[TEKS BACAAN]
══════════
Kamis, 06 September 2012

Satu Semangat "PERUBAHAN"


Menghabiskan waktu istirahat sekolah dg membaca
Mungkin semangat “Perubahan” yang menjadi kunci kenapa hingga detik ini, pasukan dari Perpustakaan Komunitas tidak pernah berhenti untuk membangun jejaring dan mengembangkan perpustakaan komunitas. Perubahan untuk menjadi lebih baik, perubahan untuk generasai lebih pintar, perubahan untuk masyarakat yang lebih melek ilmu dan tentu perubahan untuk kehidupan lebih baik. Mimpi untuk melihat perubahan-perubahan itulah yang seperti injeksi tidak pernah padam memompa semangat kami.

Sampai saat ini perpustakaan komunitas masih menempati ruangan mungil berukuran 3x4 meter. Satu lemari besar dan rak buku bertingkat sudah tidak mampu lagi memuat koleksi perpustakaan. Sehingga beberapa koleksi terpaksa harus disimpan di lemari dalam kamar. Keinginan untuk memindahkan perpustakaan ke tempat yang lebih besar sudah lama diimpikan, namun belum menemukan tempat strategis yang bisa diakses oleh pembaca dari kalangan perempuan dan laki-laki. Letak perpustakaan komunitas yang berada di lingkungan Pondok Pesantren Darussalam memang harus mengikuti peraturan pesantren dan kebetulan posisi perpustakaan komunitas berada di jalur putri, sehingga pembaca laki-laki kesulitan untuk mendapatkan akses. 

Kebuntuan dari persoalan tempat ini semakin parah ketika pada musim-musim liburan atau hari minggu saat anak-anak kecil yang merupakan pembaca setia perpustakaan komunitas berkumpul. Biasanya dalam ruangan yang sempit itu akan menumpuk hingga 10 orang pengunjung, tentu sangat tidak kondusif. Bila sudah seperti ini biasanya pembaca remaja akan mengalah dan mencari jadwal lain untuk mengunjungi perpustakaan komunitas.

Terfikirkan untuk memisahkan perpustakaan untuk anak-anak dan perpustakaan untuk pembaca dewasa, agar nantinya anak-anak bisa lebih leluasa mengeksplore perpustakaan, dan pembaca dewasa juga tidak merasa tergannggu dengan kegaduhan. Tapi lagi-lagi harus berhitung dengan banyak hal, mulai berhitung tempat strategis hingga berhitung budget.
SALAM Newsletter

Namun dengan kondisi yang serba terbatas tersebut, perpustakaan komunitas tetap berjalan, pengelola tetap melakukan usaha untuk meningkatkan koleksi perpustakaan komunitas. Pada awal bulan Agustus, Perpustakaan Komunitas mendapatkan kiriman sumbangan SALAM newsletters dari The Asian Muslim Action Network (AMAN INDONESIA). Newsletter tersebut berisi tentang kegiatan sekolah perempuan yang dilakukan oleh AMAN di beberapa daerah di Indonesia. Tentunya sumbangan ini sangat berharga buat perpustakaan komunitas yang notabene pembacanya banyak perempuan.
══════════
[DATA YANG TERSEDIA]

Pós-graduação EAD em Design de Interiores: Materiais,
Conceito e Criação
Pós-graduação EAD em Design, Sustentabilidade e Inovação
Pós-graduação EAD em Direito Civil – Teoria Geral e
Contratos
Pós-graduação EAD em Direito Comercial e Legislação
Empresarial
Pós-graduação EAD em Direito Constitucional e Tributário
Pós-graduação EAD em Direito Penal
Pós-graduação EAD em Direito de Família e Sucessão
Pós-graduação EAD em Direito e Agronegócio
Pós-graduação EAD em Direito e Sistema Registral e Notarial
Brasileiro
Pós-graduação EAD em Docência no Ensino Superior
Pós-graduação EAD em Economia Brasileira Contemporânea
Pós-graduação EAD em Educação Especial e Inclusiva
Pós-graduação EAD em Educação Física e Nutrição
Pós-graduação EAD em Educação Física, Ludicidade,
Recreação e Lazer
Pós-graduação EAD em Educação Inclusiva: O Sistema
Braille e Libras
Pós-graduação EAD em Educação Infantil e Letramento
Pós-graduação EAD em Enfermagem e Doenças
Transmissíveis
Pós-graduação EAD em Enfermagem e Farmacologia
══════════
[SOAL LATIHAN]
[1] Terjemahkan kalimat berikut dari teks bacaan ke dalam bahasa Inggris: "Sampai saat ini perpustakaan komunitas masih menempati ruangan mungil berukuran 3x4 meter."
[2] Tuliskan semua lembaga yang disebut dengan namanya dalam teks bacaan tentang perpustakaan komunitas.
[3] Teruskan teks bacaan tentang perpustakaan komunitas dari kalimat terakhirnya.

[DAFTAR JAWABAN]
[1] To this day, the community library still occupies a tiny room measuring 3x4 meters.

[2]
- Perpustakaan Komunitas
- Pondok Pesantren Darussalam
- The Asian Muslim Action Network (AMAN INDONESIA)

[3]
Kiriman dari 1001 BUKU
Perpustakaan komunitas juga telah bergabung ke 1001 BUKU, dan tepat di hari terahir puasa Ramadhan tahun ini, Perpustakaan Komunitas mendapatkan kiriman buku-buku, majalah, novel dan lain-lain. Kebanyakan koleksi sumbangan dari 1001 BUKU untuk anak-anak dan remaja. Alhamdulillah, ini benar-benar berkah Ramadhan Karim.

Mari terus bergerak bersama untuk melakukan “PERUBAHAN,” Bila kita tidak bergerak, siapa yang akan merubah masyarakat kita menjadi lebih baik???

Salam PERUBAHAN

Jumat, 24 Agustus 2012

“Date a girl who reads. Date a girl who spends her money on books instead of clothes. She has problems with closet space because she has too many books. Date a girl who has a list of books she wants to read, who has had a library card since she was twelve.”
Brain Pickings




Photograph: Hulton-Deutsch Collection/CORBIS

Minggu, 01 Januari 2012

LIBUR TELAH TIBA


Ya libur telah tiba, libur akhir tahun sekaligus libur semester. Perpustakaan komunitas semakin rame jika liburan telah tiba, yang biasanya setiap harinya pengunjung hanya lima orang memasuki hari libur perpus belum buka pun didepan pintu sudah banyak anak-anak kecil yang sudah tidak sabar menunggu pintu perpustakaan dibuka. Padahal jam baru menunjukkan jam 6.30, petugas perpusatakaan belum datang, perpustakaan masih dibersihkan dan pengelola perpustakaan masih sibuk nyuapin makan bayinya tapi melihat begitu antusiasnya para pengunjung penjung komunitas pagi itu akhirnya perpustakaan buka lebih pagi dari biasanya.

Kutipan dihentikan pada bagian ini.